The first role: a nurse in The Sunshine Boys. I assumed it was the snarky home care nurse. I discovered my error at the read-through: I was the fake nurse/human prop for sex jokes. You know it’s bad when the director apologizes for not being able to cut the role. Part of me was wondering if I could back out, but I’d already said I’d do it. So I took the script home and studied the single scene my character appeared in to see if I could make it any less predatory.

For it to not be predatory, it needed consent. For consent, the character needed to be a fully active and willing participant in all the tension and innuendo. The director gave me her blessing, so I ran with it.

I didn’t expect how freeing it would feel to play a character who was so unapologetically sexual and I ended up having an absolute blast. At the end, I was actually sad to let the character go.

A mirror selfie of me, a white woman with shoulder-length dark hair, wearing an approximation of a vintage white nurse's uniform, the front open to showcase CLEAVAGE and a peak of a black bodysuit. I'm wearing heavy black eyeliner and red overdrawn lipstick...and a shit-ton of other makeup, but not the kind that stands out
I ended up having so much fun with this character!

But I didn’t have time to dwell, because the next show started up only a week later. I played Doris in Same Time, Next Year, which is a lengthy 2-person show that follows the characters as they have an affair spanning 25 years.

See how this character might be sexualized?

The script is this gorgeously nuanced. I could connect with the character so deeply in so many ways, and the challenge of it all had me so excited that I was off-book by our third rehearsal. For a play that ran close to three hours.

Next up and very different: Frozen, the musical, with my eight-year-old! I’ve been threatening that we would do a show together, and she’s been fully on board with this idea, and it’s finally happening. Rehearsals start next week!

My kids continue to be amazing and both are thriving in school. Having my youngest in full-day pre-k has been amazing for my ability to make experiences happen for them (as well as get back to having a life that isn’t wholly defined by my role as mom).

I’m also loving work as a substitute teacher. I still have so much to learn before I might say I can do it well, but I’m getting better every time I get called in.

This year in writing, I had a short story published in Trollbreath magazine (which is putting out amazing stories and run by two wonderful people, and you should absolutely support them), so it’s eligible for award nominations, if you are the nominating sort.

In other short story submissions, I’ve had four rejections–two form responses, two personal–and I have four more pending. I’ve received three rejections so far from novella queries and only one pending a response, so more queries will be a priority after school starts up again.

And I’m officially mentoring writers! I’ll write more about that soon, but this is something I’ve dreamed about doing for years.

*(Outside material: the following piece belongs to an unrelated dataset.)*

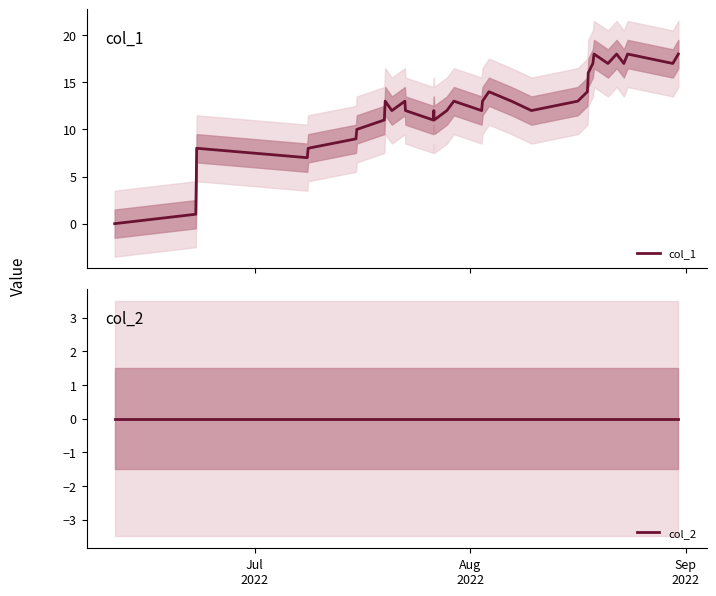

True or false: col_2 and col_1 cross at least once.

False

It’s terrifying in the way of things you’ve wanted so badly for so long, and I’m psyched.

This year broke my reading streak of 200+ books in a year. I “only” managed 103, which doesn’t include the read-aloud books with the kids. No one has time to count all that.

My knitting has dropped off, too, and these might be related. But I picked up crochet for the first time since I was 7 and made cute little suns for the cast and crew of The Sunshine Boys. Then for Christmas gifts, I made a couple sets of trauma dumplings (here is the original meme that led to amigurumi patterns that became gifts).

Crocheted Asian-style dumplings with faces: left has wide staring eyes and dark circles of the horrors it has seen, middle has a scrunched face because it is done with this shit and read to scream, and right is just delusional (aka happy)
I’m pretty proud of my little dumplings.

So despite the horrors and dumpster fires, I have found a lot of quiet, personal good in the year.

And for 2026, may you and your loved ones have a safe and healthy year, and may your stories, and art, and hope make the world a little kinder, a little better.